# Mattlures Minnows are out!



## SMDave (Dec 4, 2007)

Just letting you guys know, Mattlures minnows are now in stock! https://www.tacklewarehouse.com/descpageSWMMATT-MLSD.html# They look crazy :shock:


----------



## jkbirocz (Dec 4, 2007)

Those look awesome. They look like a much more realistic yamma swim senko. They look like they would swim much more stable than the swim senkos do. Everytime I used a swim senko t-rigged weightless, it just spun constantly and looked horrible. I may have to get some of the golden shiner color, I know lake filled with golden shiners  and bass and pickerel


----------



## SMDave (Dec 4, 2007)

Fishin NJ said:


> They look good just seem a little high on the price $9.99 for a three pack, seems a little stiff for 3 soft baits


Try to look for another swimbait with that much detail for that price!

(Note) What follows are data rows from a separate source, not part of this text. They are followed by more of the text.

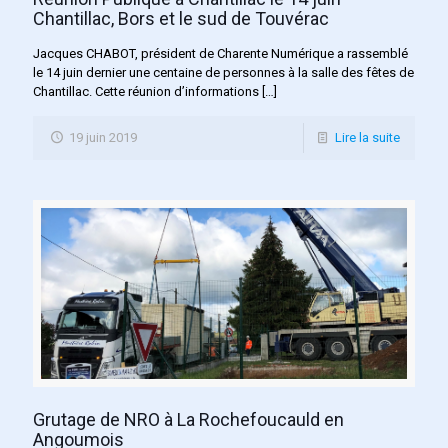
Chantillac, Bors et le sud de Touvérac
Jacques CHABOT, président de Charente Numérique a rassemblé
le 14 juin dernier une centaine de personnes à la salle des fêtes de
Chantillac. Cette réunion d’informations
[…]
19 juin 2019
Lire la suite
Grutage de NRO à La Rochefoucauld en
Angoumois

Looking at his other baits may change your mind https://mattlures.com/products.htm. He is a member of another forum I am a member of which is how I found out about him. 

Oh and Jim (and others), I hope I'm not spamming :shock:
Here is some additional info: https://tackletour.com/video/ttvmattlurespreview.wmv


----------



## little anth (Dec 4, 2007)

wow those both look sweet the mattlures bluegils look like the storm ones


----------



## BensalemAngler (Dec 5, 2007)

God they look great.


----------



## Jim (Dec 5, 2007)

SMDave said:


> Fishin NJ said:
> 
> 
> > They look good just seem a little high on the price $9.99 for a three pack, seems a little stiff for 3 soft baits
> ...




Nope, Posting other forums does not bother me at all. It would bother me if a member was new and did it in there first couple of posts.


----------



## Jim (Dec 5, 2007)

Ask JustfishN about the Matlures Ultimate Bluegill. She won one in our first ever Tournament this year.


----------



## Bryan_VA (Dec 5, 2007)

I own several Mattlures swimbaits and they're excellent lures. I'll probably try those new ones at some point too. Best thing about ML baits is that you don't need a super heavy swimbait rod/reel to use them, a flippin stick works fine.


----------